We interviewed participants with simple preference questions, asking their opinion whether VR is potential for learning method in the near future and whether the VRS that they experienced hinder them for trying VR for educational purposes in the near future. All of the 75 people answered that VR has the potential for learning method, and only one of 75 people has chosen to avoid using VR in the near future due to the side effect that he experienced.

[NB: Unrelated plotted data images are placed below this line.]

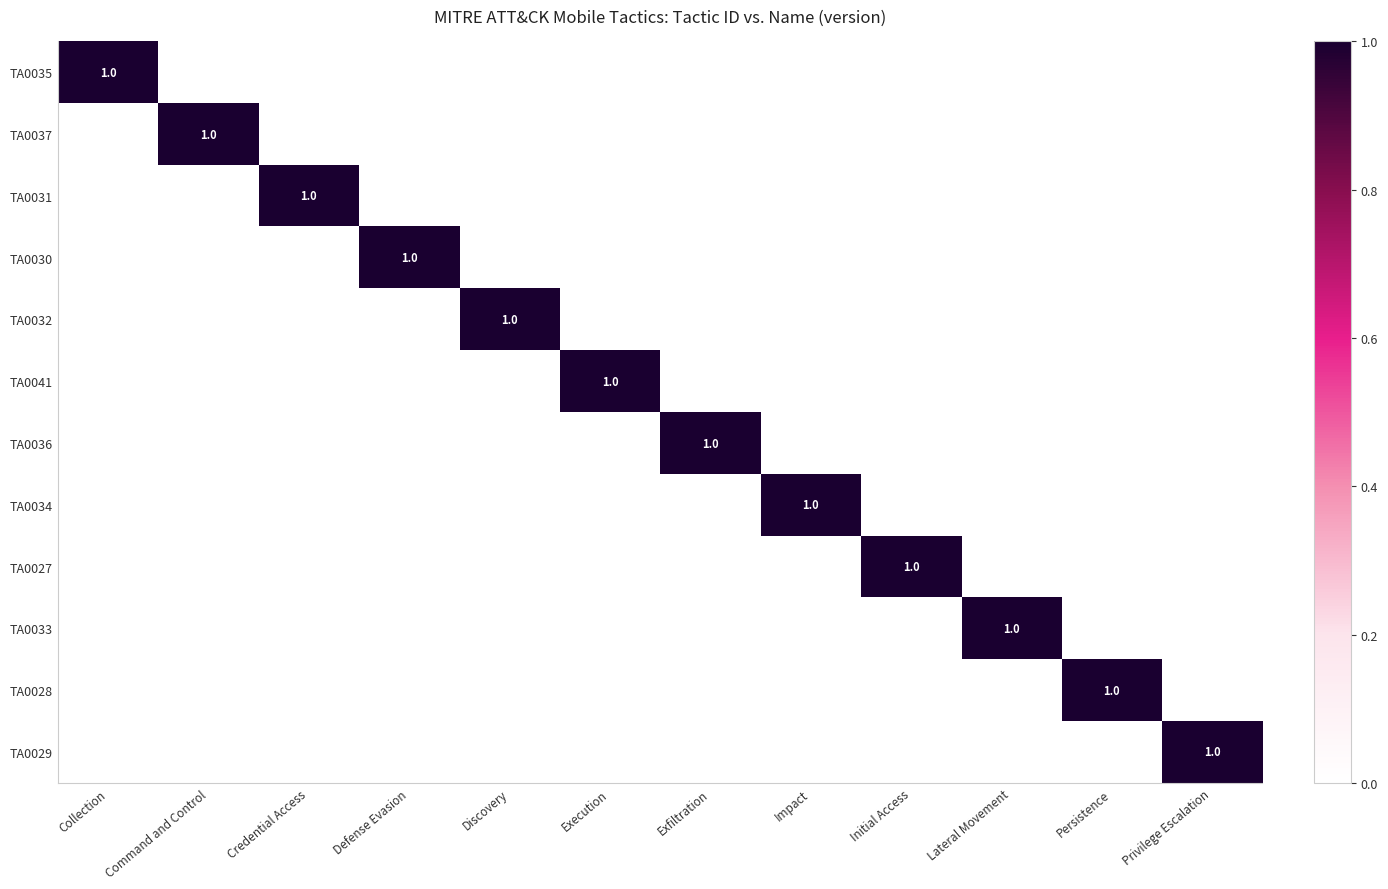

How many categories are shown in the chart?

12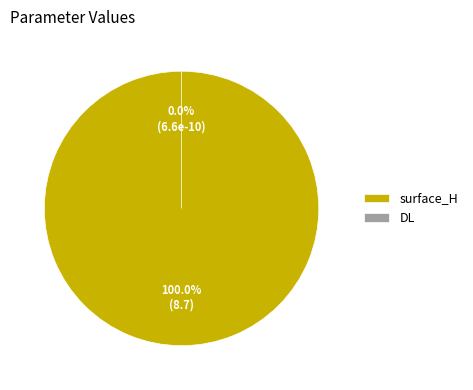

To the nearest percent, what is the combined percentage of DL and surface_H?

100%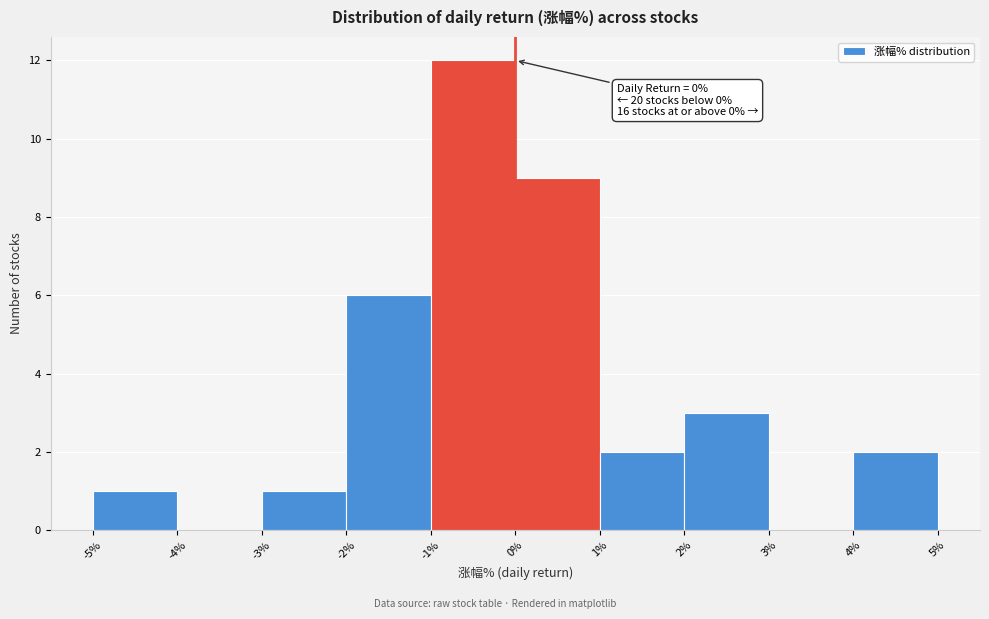

Over which range of the x-axis is the bar tallest?

-1% to 0%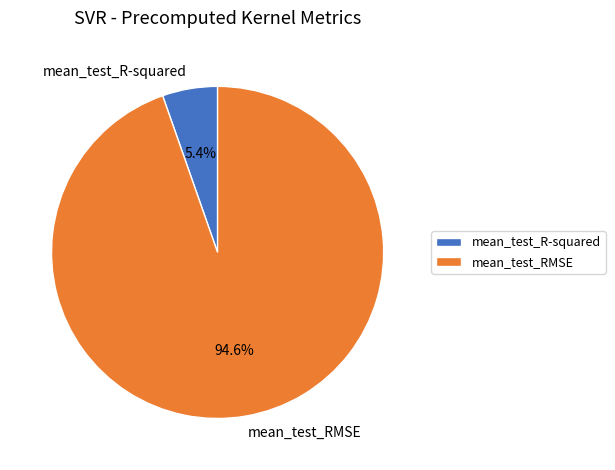

What is the majority slice?

mean_test_RMSE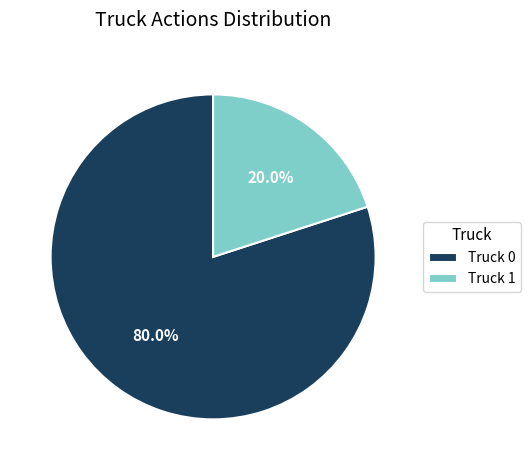

Which category has the biggest portion of the pie?

Truck 0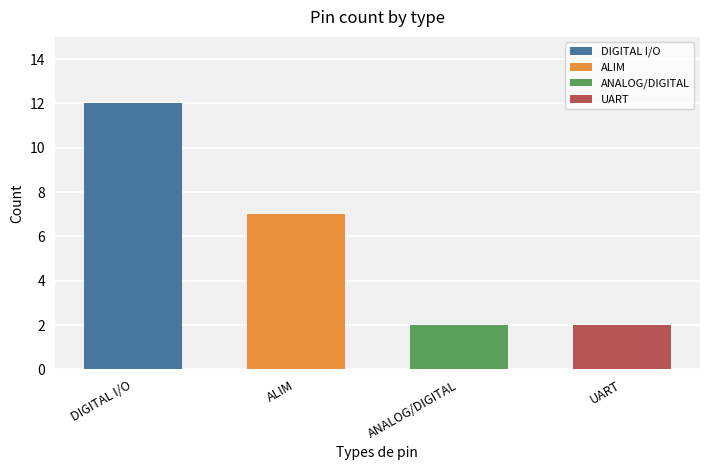

List the labels in order of value, smallest first.

ANALOG/DIGITAL, UART, ALIM, DIGITAL I/O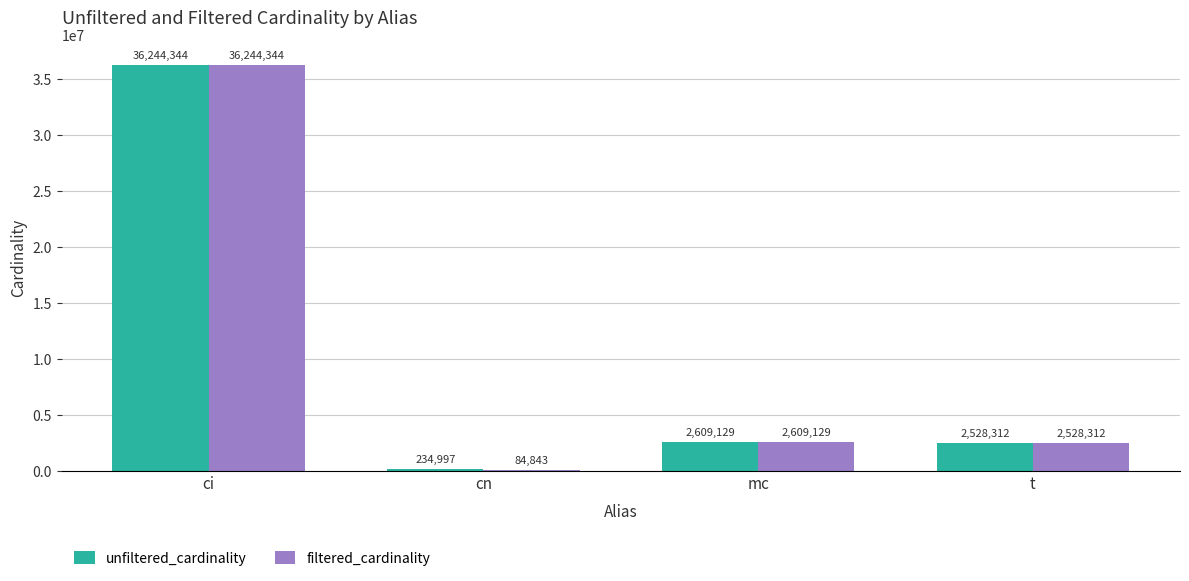

At which label is unfiltered_cardinality closest to 18239670?

mc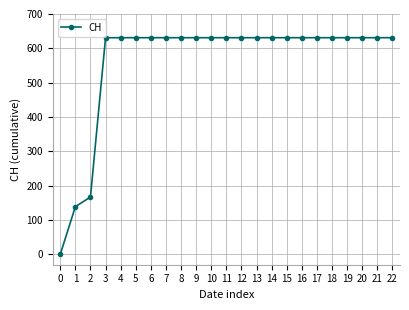

Is this an area chart (filled region under the line)?

No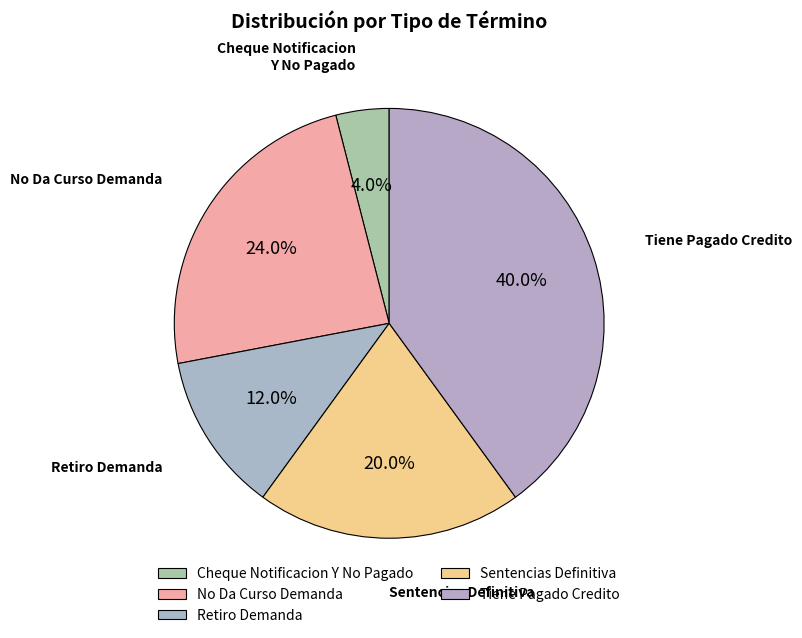

Between No Da Curso Demanda and Retiro Demanda, which is larger?

No Da Curso Demanda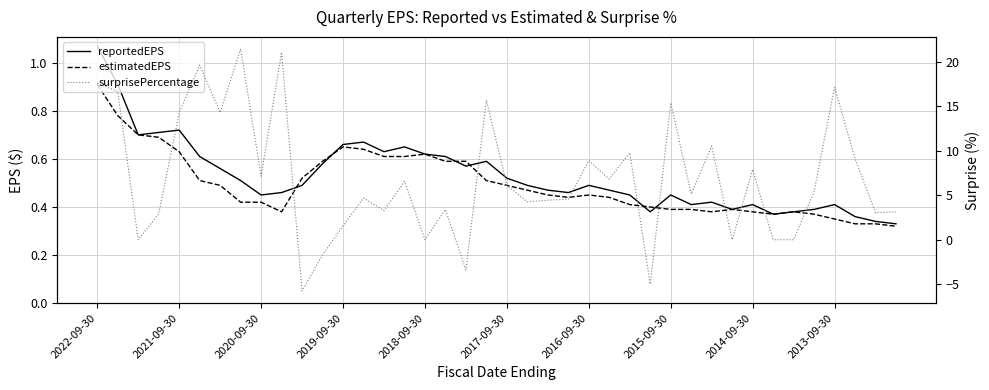

The surprisePercentage series shows 2.4 at 13. True or false?

False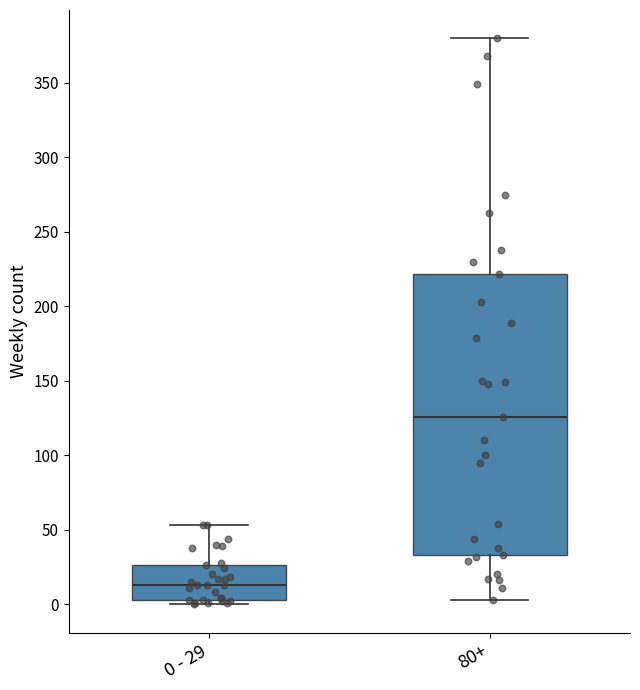

Which box's median line is the highest?

80+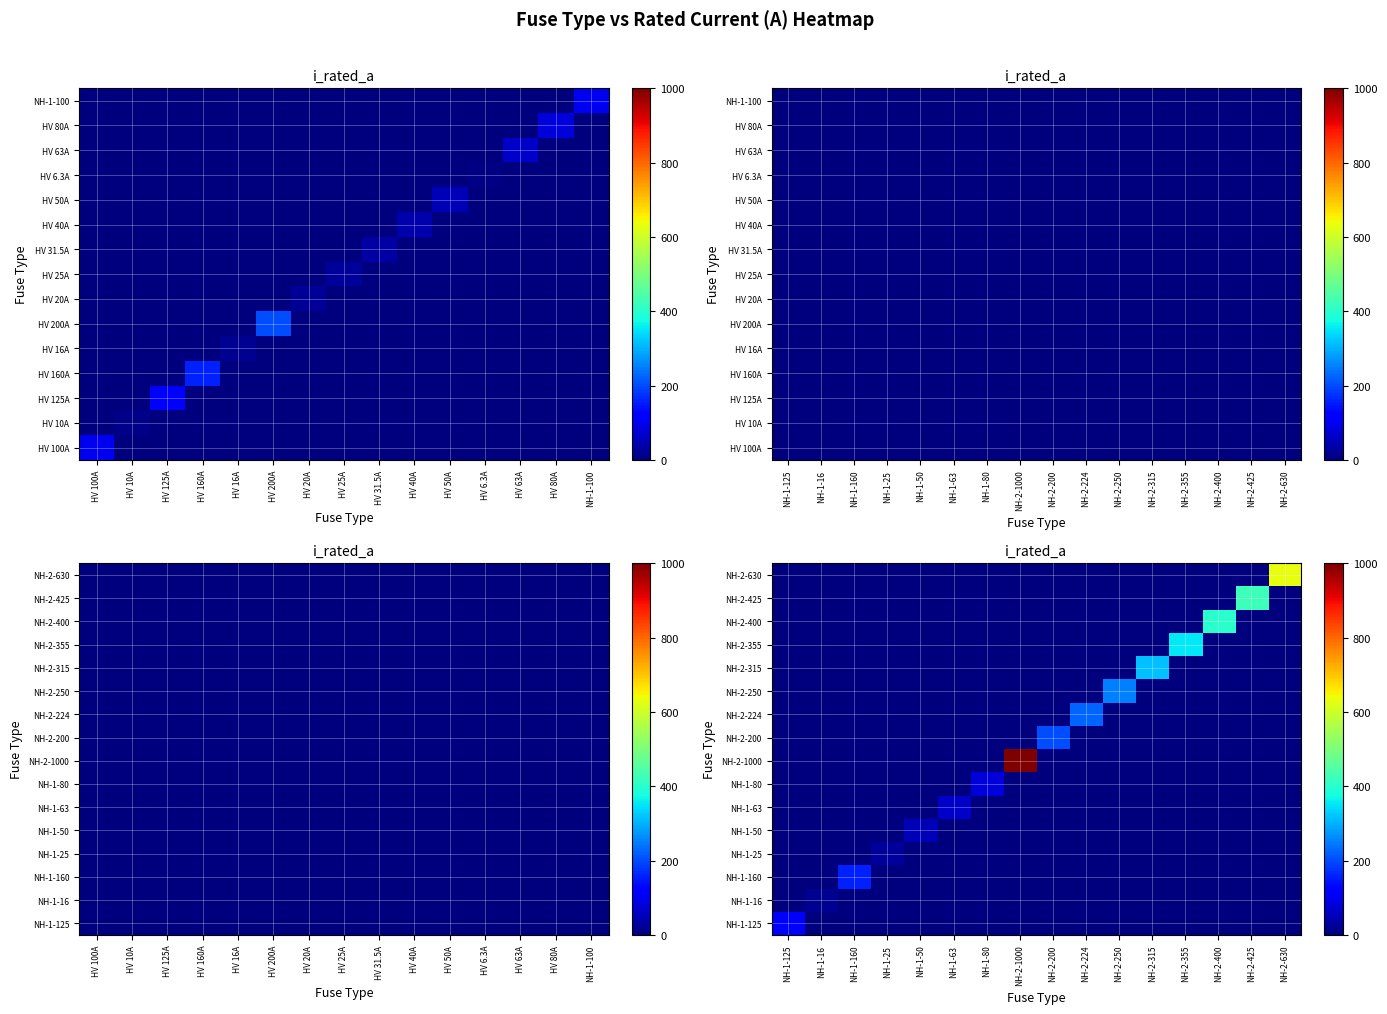

Is it true that NH-2-200 equals 0 at NH-1-50?

True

Based on the current report, we recommend using the room-scale mode as the locomotion interface for VR to minimize VRS. Additionally, participants with refractive disorders should receive proper treatment by wearing glasses for refractive correction before engaging in VR activities. These strategies are essential to ensure all participants have the best possible environment to enhance learning outcomes in VR-based simulation training for traumatic brain injury management.

Conclusion

The incidence of virtual reality sickness was associated with male gender, myopia, astigmatism, and the use of stationary VR mode. To prevent virtual reality sickness during VR simulation training, it is essential to engage in VR activities in room-scale or walking mode and ensure appropriate correction of any refractive disorders. Future research should address the dose-response relationship between the amount of time spent in VR-based learning and development of virtual reality sickness.